What Fincher's version does is present a better directed and shot version of the novel while it also takes away from raw feeling that the Swedish version showed off.  The main problems I have with this adaptation is that it is an over glossed version with casting that isn't as strong and a script that doesn't show the bond between Lisbeth and Mikael like the Swedish version did.    No matter how I did enjoy Fincher's take, I did find flaws that are hard to ignore.  The score is moody and sometimes menacing while the script still does not present a strong adaptation of the novel.  The dynamic between Blomkvist and Salander isn't as strong while Blomkvist is shown more as a bully at times.  Salander is more open and methodical in this version while I missed the closed down emotions of Rapace's version of Salander.  Mara's interpretation is too emotional and at sometimes Lisbeth feels too much like a normal young woman. 

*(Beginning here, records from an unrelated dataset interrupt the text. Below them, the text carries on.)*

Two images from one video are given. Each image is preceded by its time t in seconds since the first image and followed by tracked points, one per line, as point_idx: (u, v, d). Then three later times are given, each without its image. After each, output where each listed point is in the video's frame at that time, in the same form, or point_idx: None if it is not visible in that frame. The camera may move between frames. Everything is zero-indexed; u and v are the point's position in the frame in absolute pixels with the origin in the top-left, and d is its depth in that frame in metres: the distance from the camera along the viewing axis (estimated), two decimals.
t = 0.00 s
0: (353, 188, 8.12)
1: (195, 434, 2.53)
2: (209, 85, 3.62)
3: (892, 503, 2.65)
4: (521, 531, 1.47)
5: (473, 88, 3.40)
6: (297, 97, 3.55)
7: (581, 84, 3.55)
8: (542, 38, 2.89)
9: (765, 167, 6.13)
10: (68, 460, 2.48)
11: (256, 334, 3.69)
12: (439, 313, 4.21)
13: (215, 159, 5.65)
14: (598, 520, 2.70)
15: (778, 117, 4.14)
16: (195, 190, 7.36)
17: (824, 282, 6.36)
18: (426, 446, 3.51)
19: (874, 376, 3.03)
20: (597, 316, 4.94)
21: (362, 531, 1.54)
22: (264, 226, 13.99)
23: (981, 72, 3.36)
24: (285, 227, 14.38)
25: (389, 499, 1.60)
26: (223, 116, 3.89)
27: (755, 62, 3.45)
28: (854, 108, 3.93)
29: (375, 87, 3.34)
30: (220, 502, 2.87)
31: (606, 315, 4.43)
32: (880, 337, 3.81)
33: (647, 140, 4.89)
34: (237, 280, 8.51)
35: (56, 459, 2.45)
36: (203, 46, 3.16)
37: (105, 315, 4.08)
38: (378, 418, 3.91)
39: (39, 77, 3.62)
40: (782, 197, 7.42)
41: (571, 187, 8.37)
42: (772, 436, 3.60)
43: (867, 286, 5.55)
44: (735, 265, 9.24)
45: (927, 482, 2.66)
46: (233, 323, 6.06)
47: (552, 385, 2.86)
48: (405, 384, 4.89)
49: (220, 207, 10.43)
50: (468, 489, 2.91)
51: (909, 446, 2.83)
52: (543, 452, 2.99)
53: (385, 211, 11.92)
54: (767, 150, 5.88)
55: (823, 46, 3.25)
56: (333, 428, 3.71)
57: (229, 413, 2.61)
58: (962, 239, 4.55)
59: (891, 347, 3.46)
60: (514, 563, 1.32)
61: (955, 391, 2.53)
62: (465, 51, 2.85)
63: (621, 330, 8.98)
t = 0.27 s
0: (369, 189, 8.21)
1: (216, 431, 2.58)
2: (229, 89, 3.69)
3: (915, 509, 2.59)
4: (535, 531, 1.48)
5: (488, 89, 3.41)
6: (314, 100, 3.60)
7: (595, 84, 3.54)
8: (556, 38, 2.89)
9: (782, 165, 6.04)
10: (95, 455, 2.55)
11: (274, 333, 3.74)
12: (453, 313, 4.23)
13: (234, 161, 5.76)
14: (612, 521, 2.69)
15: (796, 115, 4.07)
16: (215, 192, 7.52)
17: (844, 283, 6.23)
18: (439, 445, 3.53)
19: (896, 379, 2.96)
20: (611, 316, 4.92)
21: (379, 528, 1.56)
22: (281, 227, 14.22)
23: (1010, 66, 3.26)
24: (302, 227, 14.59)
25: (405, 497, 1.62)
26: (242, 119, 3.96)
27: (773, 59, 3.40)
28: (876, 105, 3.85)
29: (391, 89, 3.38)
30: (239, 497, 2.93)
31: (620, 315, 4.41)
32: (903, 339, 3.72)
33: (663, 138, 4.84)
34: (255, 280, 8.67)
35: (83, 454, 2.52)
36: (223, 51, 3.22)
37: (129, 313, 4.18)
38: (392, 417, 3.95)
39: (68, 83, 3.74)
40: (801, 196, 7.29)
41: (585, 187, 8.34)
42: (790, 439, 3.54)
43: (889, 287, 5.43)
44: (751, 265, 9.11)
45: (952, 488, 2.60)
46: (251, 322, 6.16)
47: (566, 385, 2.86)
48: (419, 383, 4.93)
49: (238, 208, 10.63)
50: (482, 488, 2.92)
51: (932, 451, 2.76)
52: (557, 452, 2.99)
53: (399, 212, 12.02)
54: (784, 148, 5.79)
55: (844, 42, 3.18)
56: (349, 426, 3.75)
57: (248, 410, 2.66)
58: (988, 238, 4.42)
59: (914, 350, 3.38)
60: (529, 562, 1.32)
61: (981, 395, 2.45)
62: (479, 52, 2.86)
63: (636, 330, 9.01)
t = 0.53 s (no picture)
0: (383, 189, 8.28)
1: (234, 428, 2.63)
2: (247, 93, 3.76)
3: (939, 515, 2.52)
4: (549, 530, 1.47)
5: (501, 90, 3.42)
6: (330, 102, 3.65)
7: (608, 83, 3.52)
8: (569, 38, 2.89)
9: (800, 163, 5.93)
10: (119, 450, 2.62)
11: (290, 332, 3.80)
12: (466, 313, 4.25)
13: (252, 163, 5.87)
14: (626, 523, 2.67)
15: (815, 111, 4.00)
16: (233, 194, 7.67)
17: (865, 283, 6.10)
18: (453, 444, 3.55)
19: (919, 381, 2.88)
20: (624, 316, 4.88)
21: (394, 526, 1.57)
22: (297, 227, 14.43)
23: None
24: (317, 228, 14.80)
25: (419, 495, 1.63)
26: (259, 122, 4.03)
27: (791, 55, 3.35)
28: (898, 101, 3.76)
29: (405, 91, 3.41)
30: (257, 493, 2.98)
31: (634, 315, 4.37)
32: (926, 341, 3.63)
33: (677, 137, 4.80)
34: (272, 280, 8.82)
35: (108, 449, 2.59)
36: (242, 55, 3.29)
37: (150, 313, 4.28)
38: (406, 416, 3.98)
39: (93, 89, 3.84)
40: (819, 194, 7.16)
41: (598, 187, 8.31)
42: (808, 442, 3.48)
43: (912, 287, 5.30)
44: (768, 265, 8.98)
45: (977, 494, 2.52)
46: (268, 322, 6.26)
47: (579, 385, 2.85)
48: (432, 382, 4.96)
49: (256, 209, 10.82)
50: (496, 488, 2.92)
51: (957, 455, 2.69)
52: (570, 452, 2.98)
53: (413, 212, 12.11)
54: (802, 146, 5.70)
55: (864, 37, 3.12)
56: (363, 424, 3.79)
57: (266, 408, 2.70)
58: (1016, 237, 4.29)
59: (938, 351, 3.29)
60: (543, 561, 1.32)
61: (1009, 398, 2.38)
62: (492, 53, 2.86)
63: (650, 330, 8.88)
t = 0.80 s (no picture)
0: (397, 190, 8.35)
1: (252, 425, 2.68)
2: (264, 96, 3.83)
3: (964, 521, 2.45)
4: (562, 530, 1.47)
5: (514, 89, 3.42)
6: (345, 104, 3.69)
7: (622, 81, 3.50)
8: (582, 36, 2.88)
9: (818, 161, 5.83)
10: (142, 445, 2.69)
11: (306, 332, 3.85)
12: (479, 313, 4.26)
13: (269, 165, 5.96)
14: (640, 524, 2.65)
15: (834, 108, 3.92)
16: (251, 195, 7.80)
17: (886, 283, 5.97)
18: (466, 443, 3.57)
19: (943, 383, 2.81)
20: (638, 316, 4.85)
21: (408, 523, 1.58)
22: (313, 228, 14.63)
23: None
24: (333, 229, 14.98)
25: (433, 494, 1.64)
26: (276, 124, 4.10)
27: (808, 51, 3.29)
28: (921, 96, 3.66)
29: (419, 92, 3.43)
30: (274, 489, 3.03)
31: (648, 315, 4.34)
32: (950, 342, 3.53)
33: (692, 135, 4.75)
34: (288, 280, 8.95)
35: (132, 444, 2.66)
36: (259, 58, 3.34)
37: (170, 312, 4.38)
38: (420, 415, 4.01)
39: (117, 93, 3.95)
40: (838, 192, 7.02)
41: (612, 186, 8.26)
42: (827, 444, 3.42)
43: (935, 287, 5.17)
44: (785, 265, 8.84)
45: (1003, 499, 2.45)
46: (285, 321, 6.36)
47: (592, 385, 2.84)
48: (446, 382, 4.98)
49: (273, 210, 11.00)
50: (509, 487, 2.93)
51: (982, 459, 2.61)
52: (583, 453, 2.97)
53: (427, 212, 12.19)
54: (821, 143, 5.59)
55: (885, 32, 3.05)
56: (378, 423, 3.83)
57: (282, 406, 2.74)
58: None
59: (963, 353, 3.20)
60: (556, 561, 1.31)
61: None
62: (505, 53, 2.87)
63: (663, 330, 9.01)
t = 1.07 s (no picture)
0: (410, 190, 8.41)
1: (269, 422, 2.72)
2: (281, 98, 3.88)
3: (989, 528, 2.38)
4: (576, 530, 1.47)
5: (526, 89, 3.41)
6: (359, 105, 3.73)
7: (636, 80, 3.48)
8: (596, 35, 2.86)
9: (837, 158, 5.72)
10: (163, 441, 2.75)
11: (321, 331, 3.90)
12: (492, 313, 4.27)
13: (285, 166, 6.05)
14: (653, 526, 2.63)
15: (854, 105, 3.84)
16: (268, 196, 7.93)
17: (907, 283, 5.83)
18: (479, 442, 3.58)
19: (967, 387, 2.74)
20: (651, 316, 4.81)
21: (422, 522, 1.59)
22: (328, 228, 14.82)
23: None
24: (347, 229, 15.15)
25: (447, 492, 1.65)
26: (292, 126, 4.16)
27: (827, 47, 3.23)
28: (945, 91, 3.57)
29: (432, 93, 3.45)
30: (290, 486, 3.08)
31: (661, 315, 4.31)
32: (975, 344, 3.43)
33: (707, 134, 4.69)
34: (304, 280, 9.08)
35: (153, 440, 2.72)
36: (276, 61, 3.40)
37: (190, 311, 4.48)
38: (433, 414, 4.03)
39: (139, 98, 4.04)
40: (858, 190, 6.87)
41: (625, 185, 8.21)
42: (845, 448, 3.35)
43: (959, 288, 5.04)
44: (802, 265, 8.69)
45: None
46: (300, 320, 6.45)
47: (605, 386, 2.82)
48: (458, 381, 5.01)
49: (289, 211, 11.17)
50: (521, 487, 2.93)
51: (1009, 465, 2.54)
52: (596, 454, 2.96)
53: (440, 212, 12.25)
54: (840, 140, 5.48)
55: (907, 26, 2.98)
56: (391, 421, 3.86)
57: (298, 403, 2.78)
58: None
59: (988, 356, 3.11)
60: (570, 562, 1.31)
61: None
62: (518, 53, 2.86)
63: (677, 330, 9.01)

Then Daniel Craig is just weak as Blomkvist where I love how Craig plays James Bond.   Blomkvist is too active in this version of the novel while it seems the Fincher version looks to make Salander less of an active person in the investigation of Harriet Vanger.  I liked how the Swedish version showed how they got together and worker together.   One of the changes I didn't like in the Fincher version is have Blomkvist's daughter discover what the numbers and names meant in the back of Harriet's diary.   Lisbeth found out about that.   As much as people making this adaptation liked the character of Libeth Salander, I don't think they understood who she is and sought to change her where she doesn't need to be changed.   The Swedish adaptations understood who Lisbeth was and so did Noomi Rapace (who still owns the character of Salander through her far more nuanced portrayal).   In the end, David Fincher's adaptation is a flawed take on the novel.   If you haven't seen the Swedish adaptation, check it out and don't be afraid it has subtitles.